May 27, 2016

An Empty Cup of Self-Love.

woman Self Love

“I have come to believe that caring for myself is not self-indulgent. Caring for myself is an act of survival.” ~ Audre Lorde

If you were raised in a culture similar to my own, you were probably taught to put others before yourself, and not give much consideration to your own needs. Self-denial and self-sacrifice were two of the main values taught in my childhood. Those values brought the deep pain of being a martyr, with little understanding of what love really is. Love is more about acceptance than sacrifice.

A few days ago, I was driving with my teenage daughter, discussing relationships with her friends and possibilities of making more friends. There are so many young people wearing masks because they’re afraid of rejection and so desperately want approval. We talked about the analogy of the cup of self-love. I told her that relationships do not mean, going from person to person asking them to fill your cup for you or expecting they will guess what kind of drink you like. Helping others can only happen after we fill our own cup. The self-love that I’m talking about is simple, it shows you that you love and accept yourself, just the way you are. Imperfectly perfect, and worthy of love.

Every toxic belief out there, teaches us fear instead of love and that it’s wrong to become too familiar with who we are.

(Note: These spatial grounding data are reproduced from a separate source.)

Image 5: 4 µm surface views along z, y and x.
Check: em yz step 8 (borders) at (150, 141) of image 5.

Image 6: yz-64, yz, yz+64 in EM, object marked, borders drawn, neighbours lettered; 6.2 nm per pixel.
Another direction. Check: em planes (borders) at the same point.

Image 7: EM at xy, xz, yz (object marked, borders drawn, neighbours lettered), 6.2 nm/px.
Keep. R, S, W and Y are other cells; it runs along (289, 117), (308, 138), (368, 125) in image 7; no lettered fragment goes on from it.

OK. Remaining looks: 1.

As long as we are convinced that we need something from the external, we will always be lacking. If you want to be happy, start appreciating yourself and others instead of expecting perfection from yourself and others.

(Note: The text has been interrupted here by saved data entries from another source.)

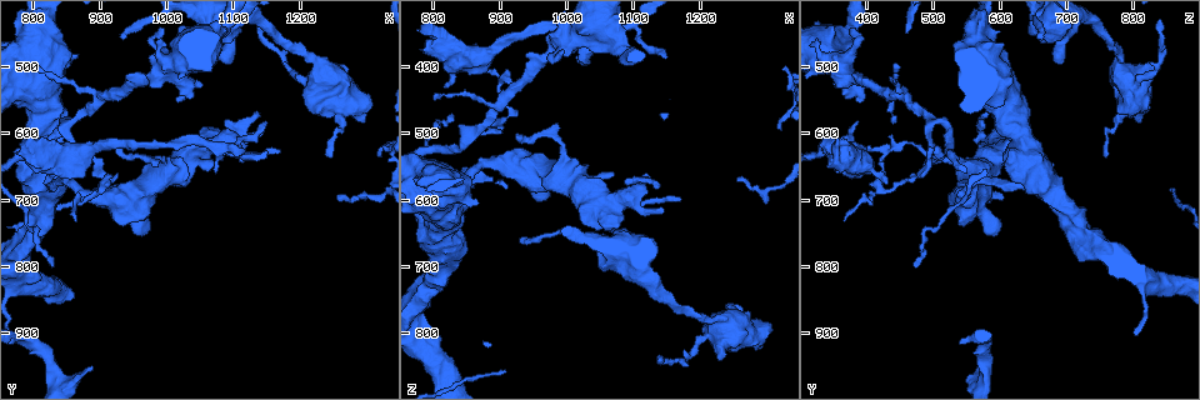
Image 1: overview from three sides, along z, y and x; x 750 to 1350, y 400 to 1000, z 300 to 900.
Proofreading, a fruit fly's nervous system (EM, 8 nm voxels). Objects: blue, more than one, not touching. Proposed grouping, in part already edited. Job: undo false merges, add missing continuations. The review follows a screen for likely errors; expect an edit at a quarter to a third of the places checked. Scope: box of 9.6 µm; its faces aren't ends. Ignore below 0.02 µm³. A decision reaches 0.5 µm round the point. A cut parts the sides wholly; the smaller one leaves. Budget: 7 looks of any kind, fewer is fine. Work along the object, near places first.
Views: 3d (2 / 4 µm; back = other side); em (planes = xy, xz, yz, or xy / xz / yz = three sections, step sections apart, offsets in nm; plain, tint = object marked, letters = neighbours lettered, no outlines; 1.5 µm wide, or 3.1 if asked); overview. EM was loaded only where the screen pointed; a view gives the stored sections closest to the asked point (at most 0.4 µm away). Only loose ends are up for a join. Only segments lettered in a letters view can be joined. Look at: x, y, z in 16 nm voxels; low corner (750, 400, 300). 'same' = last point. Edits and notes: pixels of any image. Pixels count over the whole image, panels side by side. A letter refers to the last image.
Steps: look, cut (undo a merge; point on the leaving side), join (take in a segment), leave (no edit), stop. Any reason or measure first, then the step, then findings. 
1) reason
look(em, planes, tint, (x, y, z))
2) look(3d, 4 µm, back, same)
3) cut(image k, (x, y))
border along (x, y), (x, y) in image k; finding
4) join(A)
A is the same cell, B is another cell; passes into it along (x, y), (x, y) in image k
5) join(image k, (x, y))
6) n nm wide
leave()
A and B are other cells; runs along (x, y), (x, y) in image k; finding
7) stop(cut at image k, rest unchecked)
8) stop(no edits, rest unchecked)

The most important relationship you will ever have is the one you have with yourself. You are the only one who will understand and love you for who you really are. You’ll never find a mind-reader who can guess exactly what you need and give it to you, even if they wish they could. This means getting to know yourself, the gifts and desires that are uniquely yours, and choosing to take care of yourself like a mom takes care of her young children. Making sure you get enough sleep, healthy food, time outside for fresh air, sunshine and exercise, and a routine that includes free time to do what you enjoy doing. It also includes taking several deep breaths when life gets overwhelming.

To fill your cup every day, means getting in the habit of self-care and being aware of your thoughts, instead of have them run on autopilot. Don’t believe every thought that travels through your mind. Anxious thoughts can overwhelm your ability to have healthy relationships. Be honest with yourself and others about what you need, instead of sacrificing everything unnecessarily. This means incorporating healthy boundaries to maintain a balance of empathy, compassion and vulnerability.

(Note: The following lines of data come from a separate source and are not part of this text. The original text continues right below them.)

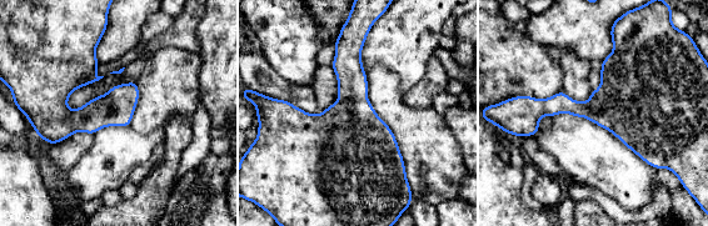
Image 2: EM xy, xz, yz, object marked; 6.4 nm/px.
look(em, planes, letters, same)

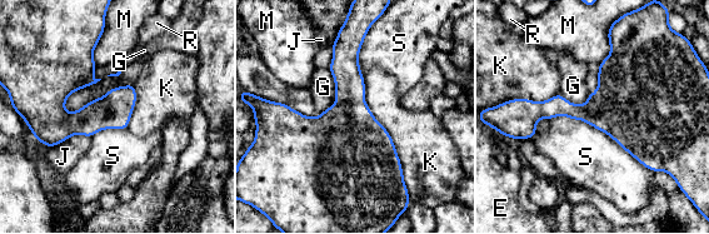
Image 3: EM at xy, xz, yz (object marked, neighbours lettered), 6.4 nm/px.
leave()
E, G, J, K, M, R and S are other cells; border along (328, 68), (335, 101), (323, 111) in image 3; one neuron here

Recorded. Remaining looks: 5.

The concept of becoming your own best friend at first seems foreign, but it feels like coming home.

People laugh at the idea of talking to yourself silently, but everyone does it. Thoughts that flow through our minds are not ours, they are just ideas that we’ve been exposed to. The mind does what minds do best, it comes up with random thoughts. We can heal ourselves if we become aware of the negative self-talk of the worrier, the critic, the victim and the perfectionist. The thoughts about ourselves, that we mistakenly believe are ours, are things we would never say to an innocent child. That’s what we are, an innocent child, worthy of love and compassion.

In order to let go of something, you first need to pick it up. Our defenses are trying to protect us and we must identify the voice of the negative thoughts. What is said to a child becomes their inner voice, and in cases of verbal abuse, we have to do the work to reprogram our mind with truth. Finally believing that I’m worthy has been a turning point in my depression, and I’ve learned the habit of replacing negative thoughts about myself with positive affirmations.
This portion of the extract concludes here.